* _AIM OF THE EXERCISE_
Gather every line of the entries below that contains the word "pracy".

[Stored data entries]
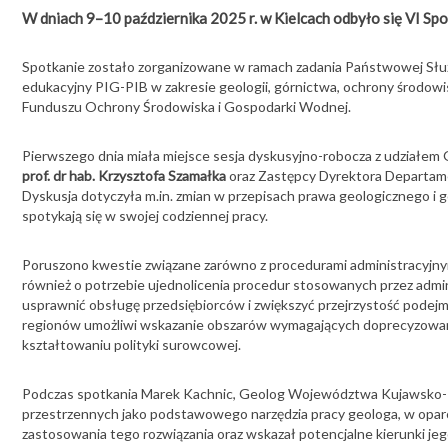
W dniach 9–10 października 2025 r. w Kielcach odbyło się VI 
Spotkanie zostało zorganizowane w ramach zadania Państwowej Służ
edukacyjny PIG-PIB w zakresie geologii, górnictwa, ochrony środow
Funduszu Ochrony Środowiska i Gospodarki Wodnej.
Pierwszego dnia miała miejsce sesja dyskusyjno-robocza z udziałe
prof. dr hab. Krzysztofa Szamałka
oraz Zastępcy Dyrektora Departame
Dyskusja dotyczyła m.in. zmian w przepisach prawa geologicznego i g
spotykają się w swojej codziennej pracy.
Poruszono kwestie związane zarówno z procedurami administracyjnym
również o potrzebie ujednolicenia procedur stosowanych przez adm
usprawnić obsługę przedsiębiorców i zwiększyć przejrzystość pode
regionów umożliwi wskazanie obszarów wymagających doprecyzowani
kształtowaniu polityki surowcowej.
Podczas spotkania Marek Kachnic, Geolog Województwa Kujawsko-P
przestrzennych jako podstawowego narzędzia pracy geologa, w opa
zastosowania tego rozwiązania oraz wskazał potencjalne kierunki jeg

* _YOUR RESPONSE_
spotykają się w swojej codziennej pracy.
przestrzennych jako podstawowego narzędzia pracy geologa, w opa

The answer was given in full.